YOUR GOAL – All pictures are to be skipped; retype only the lines from the top of the entries through the line with "By June 2021, job", both included.

MATERIAL FOR THIS EXERCISE –
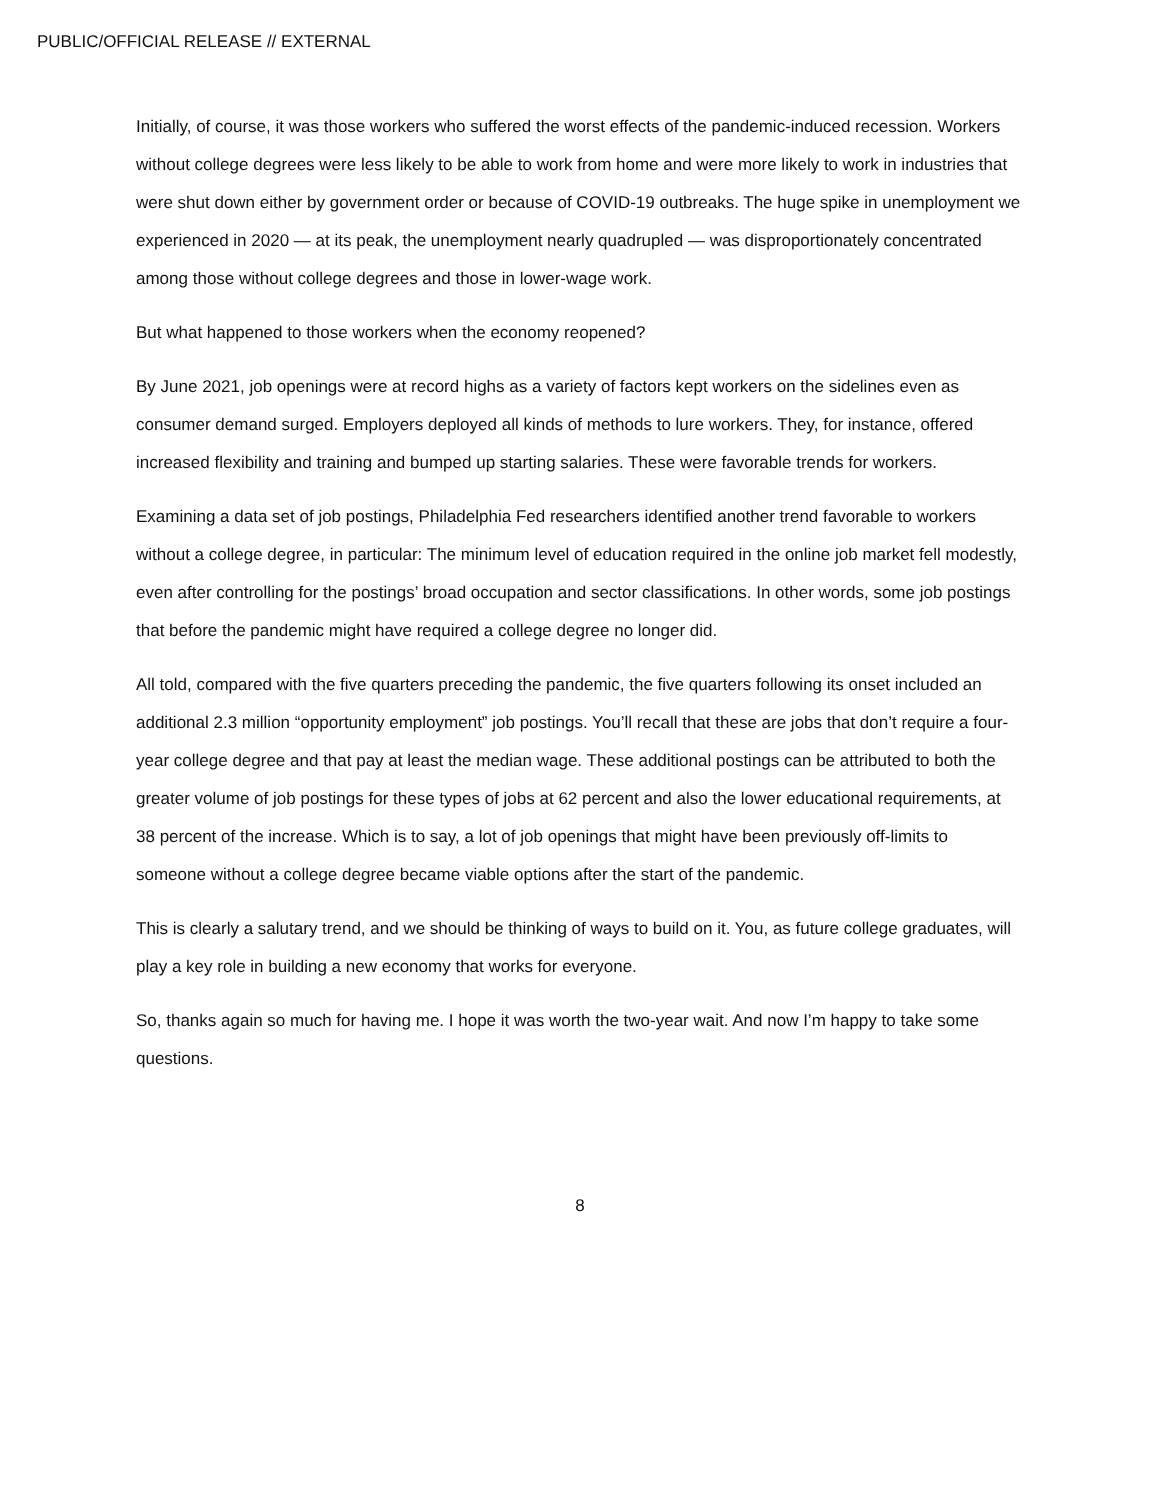PUBLIC/OFFICIAL RELEASE // EXTERNAL
Initially, of course, it was those workers who suffered the worst effects of the pandemic-induced recession. Workers without college degrees were less likely to be able to work from home and were more likely to work in industries that were shut down either by government order or because of COVID-19 outbreaks. The huge spike in unemployment we experienced in 2020 — at its peak, the unemployment nearly quadrupled — was disproportionately concentrated among those without college degrees and those in lower-wage work.
But what happened to those workers when the economy reopened?
By June 2021, job openings were at record highs as a variety of factors kept workers on the sidelines even as consumer demand surged. Employers deployed all kinds of methods to lure workers. They, for instance, offered increased flexibility and training and bumped up starting salaries. These were favorable trends for workers.
Examining a data set of job postings, Philadelphia Fed researchers identified another trend favorable to workers without a college degree, in particular: The minimum level of education required in the online job market fell modestly, even after controlling for the postings’ broad occupation and sector classifications. In other words, some job postings that before the pandemic might have required a college degree no longer did.
All told, compared with the five quarters preceding the pandemic, the five quarters following its onset included an additional 2.3 million “opportunity employment” job postings. You’ll recall that these are jobs that don’t require a four-year college degree and that pay at least the median wage. These additional postings can be attributed to both the greater volume of job postings for these types of jobs at 62 percent and also the lower educational requirements, at 38 percent of the increase. Which is to say, a lot of job openings that might have been previously off-limits to someone without a college degree became viable options after the start of the pandemic.
This is clearly a salutary trend, and we should be thinking of ways to build on it. You, as future college graduates, will play a key role in building a new economy that works for everyone.
So, thanks again so much for having me. I hope it was worth the two-year wait. And now I’m happy to take some questions.
8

SOLUTION TO THIS EXERCISE –
PUBLIC/OFFICIAL RELEASE // EXTERNAL
Initially, of course, it was those workers who suffered the worst effects of the pandemic-induced recession. Workers without college degrees were less likely to be able to work from home and were more likely to work in industries that were shut down either by government order or because of COVID-19 outbreaks. The huge spike in unemployment we experienced in 2020 — at its peak, the unemployment nearly quadrupled — was disproportionately concentrated among those without college degrees and those in lower-wage work.
But what happened to those workers when the economy reopened?
By June 2021, job openings were at record highs as a variety of factors kept workers on the sidelines even as consumer demand surged. Employers deployed all kinds of methods to lure workers. They, for instance, offered increased flexibility and training and bumped up starting salaries. These were favorable trends for workers.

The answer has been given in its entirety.